Les Sapotacées d’Afrique et de Madagascar : état des connaissances et enjeux de conservation
Les Sapotaceae, famille d’arbres tropicaux connus pour leur bois précieux et leur longévité, sont des témoins des forêts primaires d’Afrique de Madagascar, permettant ainsi de mieux comprendre la dynamique à long terme de ces formations végétales. Ce sont par ailleurs des bois recherchés localement comme sur le marché international, ce qui les rend très vulnérables. L’étude de ces géants est complexe, car leur reproduction est tardive et discrète, souvent haut dans la canopée, rendant la collecte difficile et ralentissant la recherche taxonomique.
Impliqué dans un projet de recherche et de conservation à Madagascar ainsi que dans divers inventaires en Afrique continentale, notre conservateur Laurent Gautier a présenté l’état actuel des connaissances sur les Sapotaceae, en identifiant les groupes qui nécessitent des études approfondies et en soulignant les liens biogéographiques entre les deux régions.
« À ce jour, nos recherches sur les Sapotaceae ont permis de décrire une quarantaine de nouvelles espèces et un nouveau genre, dont la plupart sont rares et menacés.

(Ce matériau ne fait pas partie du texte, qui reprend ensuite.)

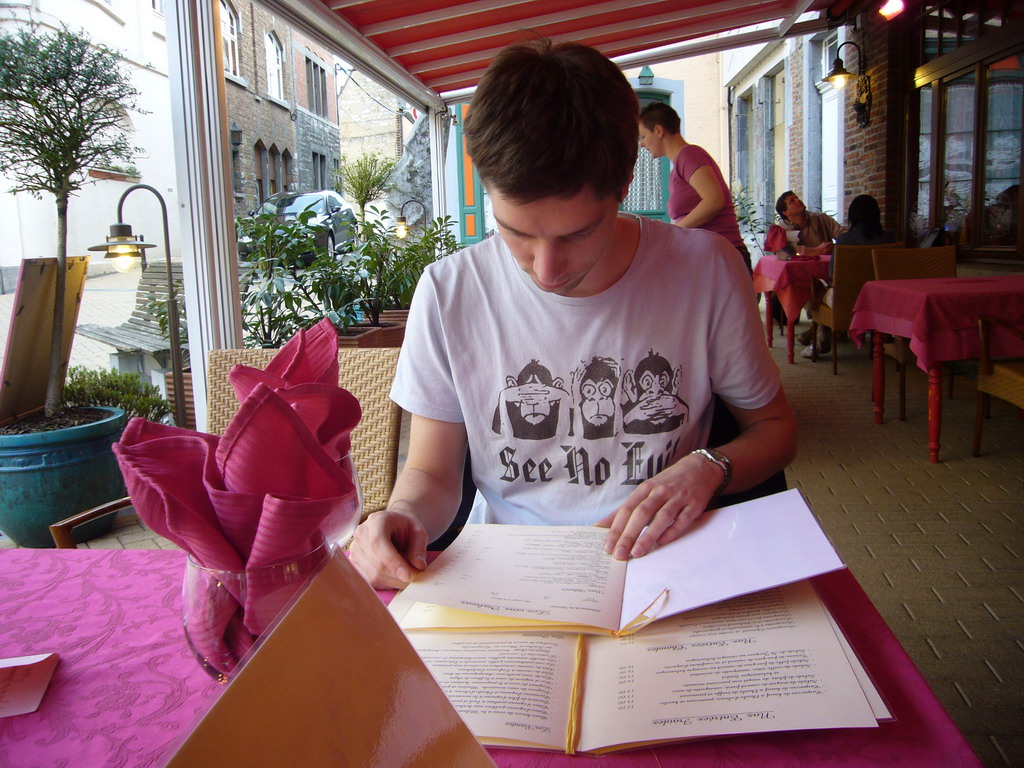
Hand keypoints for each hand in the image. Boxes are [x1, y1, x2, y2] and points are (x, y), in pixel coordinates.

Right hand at [348, 508, 428, 588]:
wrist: (395, 526)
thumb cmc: (406, 528)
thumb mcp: (419, 532)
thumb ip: (419, 548)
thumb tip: (419, 566)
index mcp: (377, 520)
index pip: (378, 542)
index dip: (393, 561)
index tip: (408, 575)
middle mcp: (361, 534)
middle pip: (377, 563)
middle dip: (399, 575)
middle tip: (417, 577)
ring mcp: (355, 550)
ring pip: (374, 576)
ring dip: (395, 581)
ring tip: (408, 573)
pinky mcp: (355, 565)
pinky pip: (371, 581)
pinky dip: (388, 583)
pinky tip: (397, 575)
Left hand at [596, 452, 722, 559]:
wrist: (700, 468)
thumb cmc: (668, 483)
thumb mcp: (646, 490)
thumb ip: (628, 508)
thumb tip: (603, 526)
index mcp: (646, 488)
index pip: (627, 509)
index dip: (616, 528)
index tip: (607, 546)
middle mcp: (660, 491)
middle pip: (641, 514)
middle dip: (628, 535)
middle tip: (619, 554)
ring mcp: (678, 497)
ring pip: (661, 517)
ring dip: (648, 536)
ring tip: (637, 553)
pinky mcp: (694, 505)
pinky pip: (682, 520)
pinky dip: (672, 531)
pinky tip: (662, 543)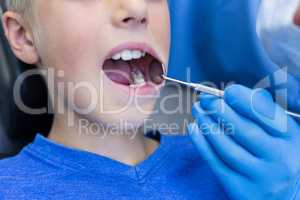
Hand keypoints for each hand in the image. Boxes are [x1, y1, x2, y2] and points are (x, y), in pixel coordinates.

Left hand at [188, 84, 299, 199]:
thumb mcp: (280, 134)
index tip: (227, 91)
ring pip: (227, 147)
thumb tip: (232, 92)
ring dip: (207, 125)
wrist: (283, 197)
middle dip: (220, 110)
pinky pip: (216, 163)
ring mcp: (261, 177)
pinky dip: (201, 144)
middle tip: (205, 99)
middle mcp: (280, 158)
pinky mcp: (241, 190)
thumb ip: (263, 112)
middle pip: (244, 130)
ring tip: (198, 110)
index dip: (244, 100)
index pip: (266, 114)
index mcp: (291, 138)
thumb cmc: (276, 156)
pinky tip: (194, 129)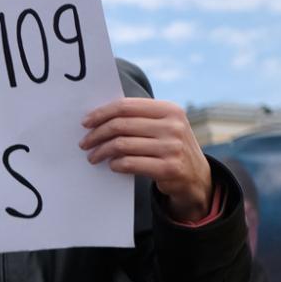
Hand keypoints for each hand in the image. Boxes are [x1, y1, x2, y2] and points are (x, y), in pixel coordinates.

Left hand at [80, 98, 211, 219]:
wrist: (195, 176)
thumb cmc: (169, 147)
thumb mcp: (163, 126)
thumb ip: (139, 117)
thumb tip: (98, 116)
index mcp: (170, 110)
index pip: (126, 106)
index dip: (101, 113)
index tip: (86, 123)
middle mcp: (173, 126)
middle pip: (120, 125)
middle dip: (97, 134)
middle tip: (84, 143)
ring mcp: (172, 147)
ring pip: (121, 145)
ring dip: (101, 152)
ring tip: (93, 156)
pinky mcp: (168, 168)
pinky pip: (129, 163)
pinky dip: (115, 164)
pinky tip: (111, 165)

Ce travail, mené depuis plus de 15 ans, comprend depuis peu un volet de mise en culture en vue d’enrichir les forêts en reconstitution, un élément est crucial pour la conservation de ces arbres. Les recherches se poursuivent pour résoudre la taxonomie de certains groupes particulièrement complexes, mieux comprendre l’évolution de cette famille et assurer sa protection », explique Laurent Gautier.